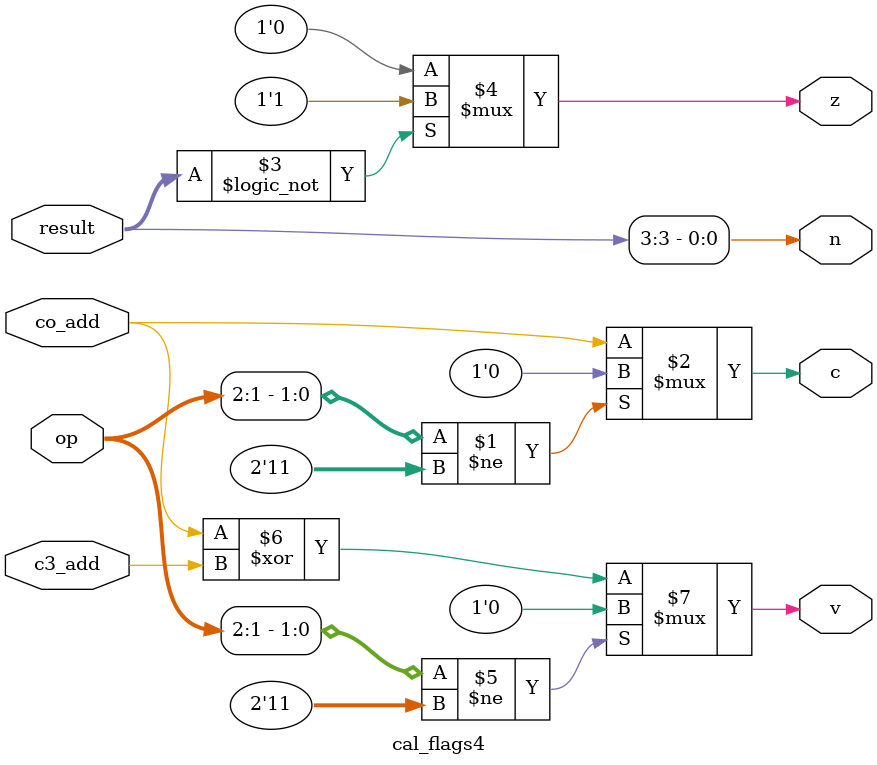
<source format=v>
module cal_flags4(op, result, co_add, c3_add, c, n, z, v);
  input [2:0] op;
  input [3:0] result;
  input co_add, c3_add;
  output c, n, z, v;

  assign c = (op[2:1] != 2'b11) ? 1'b0 : co_add;
  assign n = result[3];
  assign z = (result == 4'b0) ? 1'b1 : 1'b0;
  assign v = (op[2:1] != 2'b11) ? 1'b0 : co_add ^ c3_add;
  
endmodule

</source>
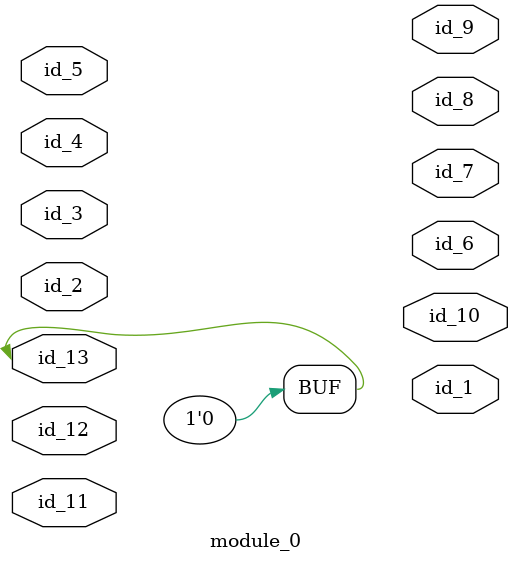
<source format=v>
module module_0 (
    id_1,
    id_2,
    id_3,
    id_4,
    id_5,
    id_6,
    id_7,
    id_8,
    id_9,
    id_10,
    id_11,
    id_12,
    id_13
);
  inout id_13;
  inout id_12;
  input id_11;
  output id_10;
  output id_9;
  output id_8;
  output id_7;
  output id_6;
  input id_5;
  inout id_4;
  inout id_3;
  inout id_2;
  output id_1;
  assign id_13 = 1'b0;
endmodule

</source>
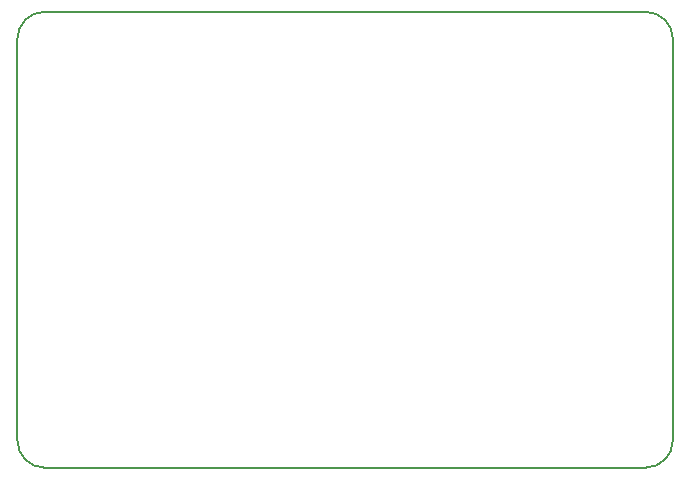
<source format=gm1>
G04 #@! TF.GenerationSoftware,KiCad,Pcbnew,(5.1.6)-1*
G04 #@! TF.CreationDate,2021-06-26T13:41:07+03:00*
G04 #@! TF.ProjectId,a600_rgb2hdmi,61363030-5f72-4676-9232-68646d692e6b,rev?*
G04 #@! TF.SameCoordinates,Original*
G04 #@! TF.FileFunction,Profile,NP*
%FSLAX46Y46*%
G04 Gerber Fmt 4.6, Leading zero omitted, Abs format (unit mm)*
G04 Created by KiCad (PCBNEW (5.1.6)-1) date 2021-06-26 13:41:07*
%MOMM*%
%LPD*%
G01*
G04 APERTURE LIST*
G04 #@! TA.AperFunction,Profile*
%ADD10C,0.150000*%
G04 #@! TD*
G04 APERTURE END LIST*
D10*
X116600000Y-71400000D02*
X167500000Y-71400000D01*
X167500000Y-32800000D02*
X116600000Y-32800000D01*
X114300000Y-69100000D02*
X114300000Y-35100000D01*
X116600000Y-71400000D02*
G75*
G02*
X114300000Y-69100000I0J2300000D01*
G01*
X114300000Y-35100000D02*
G75*
G02*
X116600000Y-32800000I2300000J0D01*
G01*
X169800000Y-35100000D02*
X169800000Y-69100000D01*
X169800000Y-69100000D02*
G75*
G02*
X167500000Y-71400000I-2300000J0D01*
G01*
X167500000Y-32800000D02*
G75*
G02*
X169800000Y-35100000I0J-2300000D01*
G01*
M02*

</source>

_Task to complete_
The requested output is the line holding "G04 #@! TF.GenerationSoftware,KiCad,Pcbnew,(5.1.6)-1*" and every line after it up to the last line of the listing, exactly, with nothing else.

_Output for this task_
G04 #@! TF.GenerationSoftware,KiCad,Pcbnew,(5.1.6)-1*
G04 #@! TF.CreationDate,2021-06-26T13:41:07+03:00*
G04 #@! TF.ProjectId,a600_rgb2hdmi,61363030-5f72-4676-9232-68646d692e6b,rev?*
G04 #@! TF.SameCoordinates,Original*
G04 #@! TF.FileFunction,Profile,NP*
%FSLAX46Y46*%
G04 Gerber Fmt 4.6, Leading zero omitted, Abs format (unit mm)*
G04 Created by KiCad (PCBNEW (5.1.6)-1) date 2021-06-26 13:41:07*
%MOMM*%
%LPD*%
G01*
G04 APERTURE LIST*
G04 #@! TA.AperFunction,Profile*
%ADD10C,0.150000*%
G04 #@! TD*
G04 APERTURE END LIST*
D10*
X116600000Y-71400000D02*
X167500000Y-71400000D01*
X167500000Y-32800000D02*
X116600000Y-32800000D01*
X114300000Y-69100000D02*
X114300000Y-35100000D01*
X116600000Y-71400000D02*
G75*
G02*
X114300000Y-69100000I0J2300000D01*
G01*
X114300000Y-35100000D02*
G75*
G02*
X116600000Y-32800000I2300000J0D01*
G01*
X169800000Y-35100000D02*
X169800000Y-69100000D01*
X169800000Y-69100000D02*
G75*
G02*
X167500000Y-71400000I-2300000J0D01*
G01*
X167500000Y-32800000D02*
G75*
G02*
X169800000Y-35100000I0J-2300000D01*
G01*
M02*

</source>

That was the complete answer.